The Saxan is available in five finishes: chrome, champagne gold, rose gold, brushed gunmetal and matt black. That's a reasonable range, though notably narrower than the Quantum, and there's no chilled water upgrade path available if your needs change down the line. The warranty is one year, which is worth factoring in at a price point of £499.
Aquatap Classic (Aquataps) - £499.99
The Aquatap Classic is Aquataps' mainstream 4-in-1 option, available in C-shape and D-shape spout styles. Like the other taps in this comparison, it runs a 2.4-litre boiler and delivers filtered boiling water at 98°C alongside filtered cold and standard hot and cold water.
Build quality is solid: the spout is insulated and cool to the touch during boiling water dispensing, and ceramic cartridges are used for the mixer function, which should give a good service life. The filtration system uses a nano phosphate filter that addresses limescale as well as bacteria and chlorine, with filters needing replacement every six months (or every three months in hard water areas).
At its standard price of £499.99, the Aquatap Classic sits £50 above the Quantum for a very similar specification and a narrower finish range, which makes the value comparison tricky. It's currently on sale at £399.99, which changes the equation temporarily, but if you're making a long-term investment in your kitchen, it's worth factoring in the regular price rather than assuming a sale will last.
Quooker Flex - from around £1,400
Quooker is the most established name in boiling water taps, and the Flex is their most versatile model, featuring a pull-out hose for extra reach when rinsing or filling pots. The engineering is genuinely impressive: Quooker taps deliver true 100°C boiling water, which is the one area where Quooker is technically ahead of every other brand in this comparison, and the double push-and-turn safety mechanism is well designed.
That said, the Flex as a standalone 4-in-1 requires the cold water filter kit to unlock the filtered cold water function, which adds cost and installation complexity on top of an already significant outlay. At around £1,400 as a starting point, it's in a completely different spending bracket to the other three taps here.
For buyers committed to the Quooker brand and the pull-out hose functionality, the Flex is a well-made product.

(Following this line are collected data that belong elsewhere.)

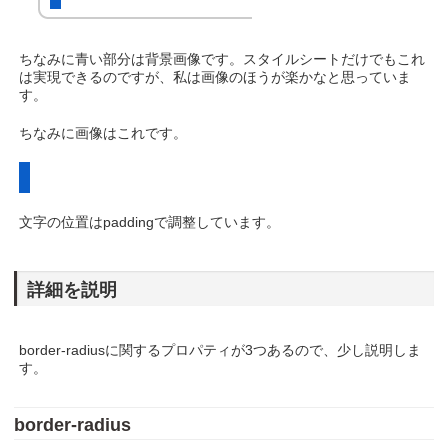
ちなみに青い部分は背景画像です。スタイルシートだけでもこれ
は実現できるのですが、私は画像のほうが楽かなと思っていま
す。
ちなみに画像はこれです。
文字の位置はpaddingで調整しています。
詳細を説明
border-radiusに関するプロパティが3つあるので、少し説明しま
す。
border-radius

But purely on value for money as a 4-in-1 boiling water tap, it's difficult to make a case for spending more than three times the price of the Quantum for broadly the same day-to-day functionality.
Our Verdict
The Hanström Saxan is a decent tap with a genuinely useful temperature adjustment feature, and at £499 it sits close to the Quantum. The Aquatap Classic is well built but harder to recommend at its standard price given what you get for the money. Quooker earns its reputation for engineering quality, but for most households the price premium over a tap like the Quantum is difficult to justify.
The Quantum 4-in-1 offers the widest finish range, the longest warranty, an upgrade path to chilled water, and the lowest entry price of the four. If you're looking for a 4-in-1 boiling water tap that covers all the bases without overcomplicating the decision, it makes a strong case.